3. If you were not able to recognise what Skeeter posted straight away, notice that if you let $\displaystyle \displaystyle X = x^2$, then your equation becomes

$\displaystyle \displaystyle X^2 - 2X + 1 = 0$

which is an easy quadratic to solve. Once you have $\displaystyle \displaystyle X$ you can find $\displaystyle \displaystyle x$.

4. Originally Posted by Prove It
If you were not able to recognise what Skeeter posted straight away, notice that if you let $\displaystyle \displaystyle X = x^2$, then your equation becomes

$\displaystyle \displaystyle X^2 - 2X + 1 = 0$

which is an easy quadratic to solve. Once you have $\displaystyle \displaystyle X$ you can find $\displaystyle \displaystyle x$.
I still dont get how you went from my equation to what you have up there ^.
Thanks

5. Originally Posted by theleontan
Solve the equation x^4 - 2x^2 +1 = 0 for x, where x is real.
Let's try again...
let u = x^2 ; then your equation becomes: u^2 - 2u + 1 = 0
Are you saying you can't follow that?

6. Originally Posted by theleontan
I still dont get how you went from my equation to what you have up there ^.
Thanks
Let's look at your original equation:

$\displaystyle x^4 - 2x^2 +1 = 0$

note that $\displaystyle x^4=(x^2)^2$

This means that your original equation can be rewritten as

$\displaystyle (x^2)^2- 2(x^2) +1 = 0$

What Prove It did was to substitute $\displaystyle x^2$ for $\displaystyle X$.
If you substitute $\displaystyle x^2$ for $\displaystyle X$ in the equation above,
you will get this:

$\displaystyle (X)^2- 2(X) +1 = 0$

This equation can be solved for $\displaystyle X$ with the quadratic formula, as it's a quadratic equation with $\displaystyle X$ as an unknown, and as we know that $\displaystyle X$ stands for $\displaystyle x^2$, this means that If we know $\displaystyle X$ we can get that $\displaystyle x=\pm \sqrt{X}$, and then solve for $\displaystyle x$ when we have figured out $\displaystyle X$.

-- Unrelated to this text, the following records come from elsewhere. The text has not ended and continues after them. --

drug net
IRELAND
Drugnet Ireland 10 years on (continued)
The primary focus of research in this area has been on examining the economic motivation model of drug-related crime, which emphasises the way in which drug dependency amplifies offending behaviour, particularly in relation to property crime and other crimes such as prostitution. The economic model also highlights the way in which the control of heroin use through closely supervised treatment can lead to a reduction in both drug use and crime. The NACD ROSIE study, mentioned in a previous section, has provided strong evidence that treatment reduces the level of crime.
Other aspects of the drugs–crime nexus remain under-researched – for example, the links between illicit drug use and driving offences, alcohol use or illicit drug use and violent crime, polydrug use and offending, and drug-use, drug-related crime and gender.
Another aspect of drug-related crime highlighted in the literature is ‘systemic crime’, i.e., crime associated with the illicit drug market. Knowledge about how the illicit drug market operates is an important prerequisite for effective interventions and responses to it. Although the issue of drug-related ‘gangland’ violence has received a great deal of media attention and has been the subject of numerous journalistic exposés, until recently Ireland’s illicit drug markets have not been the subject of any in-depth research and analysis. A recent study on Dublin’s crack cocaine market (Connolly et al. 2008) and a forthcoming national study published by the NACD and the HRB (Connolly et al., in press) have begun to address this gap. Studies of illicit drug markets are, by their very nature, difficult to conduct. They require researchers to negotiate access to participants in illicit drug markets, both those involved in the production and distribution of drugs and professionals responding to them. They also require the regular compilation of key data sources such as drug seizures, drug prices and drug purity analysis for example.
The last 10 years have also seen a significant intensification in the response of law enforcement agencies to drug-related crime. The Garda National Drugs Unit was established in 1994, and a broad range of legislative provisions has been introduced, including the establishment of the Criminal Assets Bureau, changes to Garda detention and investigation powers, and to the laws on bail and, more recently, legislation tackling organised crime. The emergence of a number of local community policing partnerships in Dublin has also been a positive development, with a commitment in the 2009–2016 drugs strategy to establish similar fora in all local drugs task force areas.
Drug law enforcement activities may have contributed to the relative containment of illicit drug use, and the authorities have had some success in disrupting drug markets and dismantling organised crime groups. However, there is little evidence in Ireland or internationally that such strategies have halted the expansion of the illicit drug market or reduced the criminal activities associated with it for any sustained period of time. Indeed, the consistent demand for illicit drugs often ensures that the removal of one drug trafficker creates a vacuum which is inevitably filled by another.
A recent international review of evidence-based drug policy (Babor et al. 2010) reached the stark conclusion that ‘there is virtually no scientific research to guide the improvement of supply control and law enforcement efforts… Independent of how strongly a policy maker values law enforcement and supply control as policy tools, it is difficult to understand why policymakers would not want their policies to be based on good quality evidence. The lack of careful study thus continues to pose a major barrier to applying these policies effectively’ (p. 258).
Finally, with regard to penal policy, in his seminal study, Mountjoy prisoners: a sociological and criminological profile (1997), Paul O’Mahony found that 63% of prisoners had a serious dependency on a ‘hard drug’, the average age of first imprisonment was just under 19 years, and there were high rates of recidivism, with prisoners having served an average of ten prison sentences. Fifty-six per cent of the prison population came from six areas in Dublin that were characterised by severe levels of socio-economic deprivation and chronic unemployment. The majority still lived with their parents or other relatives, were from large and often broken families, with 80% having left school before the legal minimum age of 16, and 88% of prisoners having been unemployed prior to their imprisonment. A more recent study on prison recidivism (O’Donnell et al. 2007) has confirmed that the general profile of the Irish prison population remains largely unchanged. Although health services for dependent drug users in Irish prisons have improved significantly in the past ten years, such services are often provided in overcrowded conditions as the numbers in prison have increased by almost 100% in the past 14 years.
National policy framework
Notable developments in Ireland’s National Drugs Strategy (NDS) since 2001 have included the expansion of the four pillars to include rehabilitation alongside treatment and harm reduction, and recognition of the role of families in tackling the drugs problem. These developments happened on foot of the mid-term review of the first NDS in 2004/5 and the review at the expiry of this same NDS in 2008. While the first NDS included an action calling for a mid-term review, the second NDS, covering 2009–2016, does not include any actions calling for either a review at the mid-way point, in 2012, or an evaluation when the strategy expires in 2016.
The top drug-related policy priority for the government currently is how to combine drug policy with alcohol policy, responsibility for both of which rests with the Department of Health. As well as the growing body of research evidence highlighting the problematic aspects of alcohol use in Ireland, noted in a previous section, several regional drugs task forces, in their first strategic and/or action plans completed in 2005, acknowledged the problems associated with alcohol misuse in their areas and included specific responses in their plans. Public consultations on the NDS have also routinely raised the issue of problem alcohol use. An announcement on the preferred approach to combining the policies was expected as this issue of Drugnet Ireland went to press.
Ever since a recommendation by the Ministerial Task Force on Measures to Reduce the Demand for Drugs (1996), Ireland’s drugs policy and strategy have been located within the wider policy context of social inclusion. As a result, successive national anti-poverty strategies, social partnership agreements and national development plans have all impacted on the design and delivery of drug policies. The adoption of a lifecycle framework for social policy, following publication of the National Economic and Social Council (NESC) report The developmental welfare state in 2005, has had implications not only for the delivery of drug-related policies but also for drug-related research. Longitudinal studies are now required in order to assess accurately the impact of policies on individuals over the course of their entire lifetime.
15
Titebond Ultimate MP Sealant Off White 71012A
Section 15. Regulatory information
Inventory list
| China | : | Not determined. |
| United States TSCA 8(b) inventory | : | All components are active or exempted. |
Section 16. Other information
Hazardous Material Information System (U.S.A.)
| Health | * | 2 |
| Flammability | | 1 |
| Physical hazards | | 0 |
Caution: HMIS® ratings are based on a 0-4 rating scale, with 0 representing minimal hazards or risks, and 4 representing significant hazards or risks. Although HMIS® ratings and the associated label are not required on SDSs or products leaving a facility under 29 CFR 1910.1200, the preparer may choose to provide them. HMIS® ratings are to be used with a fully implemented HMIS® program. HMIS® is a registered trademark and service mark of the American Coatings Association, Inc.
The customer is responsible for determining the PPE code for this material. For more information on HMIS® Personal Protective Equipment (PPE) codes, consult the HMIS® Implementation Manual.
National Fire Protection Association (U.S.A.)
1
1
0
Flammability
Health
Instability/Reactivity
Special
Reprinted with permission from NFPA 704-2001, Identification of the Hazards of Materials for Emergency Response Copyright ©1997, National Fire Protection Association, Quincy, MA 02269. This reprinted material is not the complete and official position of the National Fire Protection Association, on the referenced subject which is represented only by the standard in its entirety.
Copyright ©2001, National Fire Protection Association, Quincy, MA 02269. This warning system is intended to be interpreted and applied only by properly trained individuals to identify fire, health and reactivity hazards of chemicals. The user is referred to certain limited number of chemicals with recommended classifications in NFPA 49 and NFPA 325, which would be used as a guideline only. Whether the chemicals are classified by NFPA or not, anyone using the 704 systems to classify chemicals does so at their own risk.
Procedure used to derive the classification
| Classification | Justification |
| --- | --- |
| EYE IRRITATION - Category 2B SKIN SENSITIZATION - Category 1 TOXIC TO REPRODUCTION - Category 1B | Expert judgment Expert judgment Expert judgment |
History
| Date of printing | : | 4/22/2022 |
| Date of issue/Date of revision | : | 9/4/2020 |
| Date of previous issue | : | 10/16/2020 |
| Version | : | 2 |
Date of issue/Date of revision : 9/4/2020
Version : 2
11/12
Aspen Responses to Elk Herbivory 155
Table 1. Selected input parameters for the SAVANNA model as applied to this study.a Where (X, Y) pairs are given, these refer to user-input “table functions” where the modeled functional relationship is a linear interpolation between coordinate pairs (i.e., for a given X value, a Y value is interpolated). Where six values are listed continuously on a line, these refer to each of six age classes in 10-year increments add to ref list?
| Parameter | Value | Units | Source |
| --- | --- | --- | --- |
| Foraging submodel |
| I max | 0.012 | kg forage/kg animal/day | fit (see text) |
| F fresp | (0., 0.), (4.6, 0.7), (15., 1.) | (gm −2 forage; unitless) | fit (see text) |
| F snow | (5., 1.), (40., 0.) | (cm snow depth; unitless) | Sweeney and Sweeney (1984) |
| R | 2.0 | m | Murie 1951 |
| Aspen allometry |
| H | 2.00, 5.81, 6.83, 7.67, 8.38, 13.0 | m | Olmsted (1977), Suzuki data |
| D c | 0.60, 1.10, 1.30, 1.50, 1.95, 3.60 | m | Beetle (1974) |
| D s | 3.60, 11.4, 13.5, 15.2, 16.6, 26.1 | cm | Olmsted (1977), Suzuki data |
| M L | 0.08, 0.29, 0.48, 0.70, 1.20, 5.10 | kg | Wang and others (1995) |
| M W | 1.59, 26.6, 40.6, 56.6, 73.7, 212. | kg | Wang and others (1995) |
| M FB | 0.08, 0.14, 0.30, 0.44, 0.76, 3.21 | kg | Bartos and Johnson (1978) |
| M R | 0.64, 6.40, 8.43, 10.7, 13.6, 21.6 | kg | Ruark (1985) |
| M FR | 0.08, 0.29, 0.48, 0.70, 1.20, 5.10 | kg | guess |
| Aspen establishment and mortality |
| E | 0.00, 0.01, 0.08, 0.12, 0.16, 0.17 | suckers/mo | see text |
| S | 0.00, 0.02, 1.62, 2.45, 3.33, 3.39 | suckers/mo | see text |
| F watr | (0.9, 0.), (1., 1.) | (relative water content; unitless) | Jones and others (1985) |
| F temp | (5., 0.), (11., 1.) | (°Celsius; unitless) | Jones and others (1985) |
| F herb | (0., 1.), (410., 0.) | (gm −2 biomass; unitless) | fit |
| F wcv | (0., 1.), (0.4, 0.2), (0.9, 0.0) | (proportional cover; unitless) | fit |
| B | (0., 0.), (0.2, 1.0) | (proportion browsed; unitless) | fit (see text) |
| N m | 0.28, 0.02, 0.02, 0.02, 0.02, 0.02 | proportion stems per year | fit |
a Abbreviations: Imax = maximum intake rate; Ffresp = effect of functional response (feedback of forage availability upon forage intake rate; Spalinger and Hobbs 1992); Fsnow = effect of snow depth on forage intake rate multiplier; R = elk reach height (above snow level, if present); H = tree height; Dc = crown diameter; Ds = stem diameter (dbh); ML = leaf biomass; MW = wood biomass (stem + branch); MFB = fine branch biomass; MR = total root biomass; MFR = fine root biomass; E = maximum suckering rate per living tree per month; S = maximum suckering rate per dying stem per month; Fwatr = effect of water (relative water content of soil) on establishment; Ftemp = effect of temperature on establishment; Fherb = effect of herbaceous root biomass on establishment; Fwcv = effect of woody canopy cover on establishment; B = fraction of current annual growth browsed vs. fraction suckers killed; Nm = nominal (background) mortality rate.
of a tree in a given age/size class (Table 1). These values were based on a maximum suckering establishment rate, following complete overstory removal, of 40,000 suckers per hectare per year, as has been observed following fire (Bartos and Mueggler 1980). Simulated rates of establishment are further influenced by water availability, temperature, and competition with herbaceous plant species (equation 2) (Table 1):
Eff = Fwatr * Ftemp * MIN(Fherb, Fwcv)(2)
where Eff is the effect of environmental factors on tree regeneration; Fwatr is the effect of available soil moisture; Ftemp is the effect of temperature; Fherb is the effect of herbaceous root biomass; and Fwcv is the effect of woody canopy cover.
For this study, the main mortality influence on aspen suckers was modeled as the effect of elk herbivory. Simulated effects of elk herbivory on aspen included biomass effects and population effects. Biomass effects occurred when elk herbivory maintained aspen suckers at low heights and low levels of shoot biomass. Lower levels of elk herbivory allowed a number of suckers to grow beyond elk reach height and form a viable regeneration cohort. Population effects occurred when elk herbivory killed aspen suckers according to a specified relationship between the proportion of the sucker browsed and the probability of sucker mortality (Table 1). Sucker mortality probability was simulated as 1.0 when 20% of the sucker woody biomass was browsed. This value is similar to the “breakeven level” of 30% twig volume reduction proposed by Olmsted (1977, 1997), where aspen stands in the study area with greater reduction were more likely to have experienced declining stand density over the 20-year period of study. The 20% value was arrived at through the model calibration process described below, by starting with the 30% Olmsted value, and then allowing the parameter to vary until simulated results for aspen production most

7. This is a longer method but the more ways you know how to do something the better! Alternatively, the factor theorem could be used.

Subbing x = 1 into the quartic gives you 0 so x-1 is a factor. Using long division we can get a cubic answer. Using the factor theorem again on that will get you a factorisable quadratic.

Then you will have 4 factors!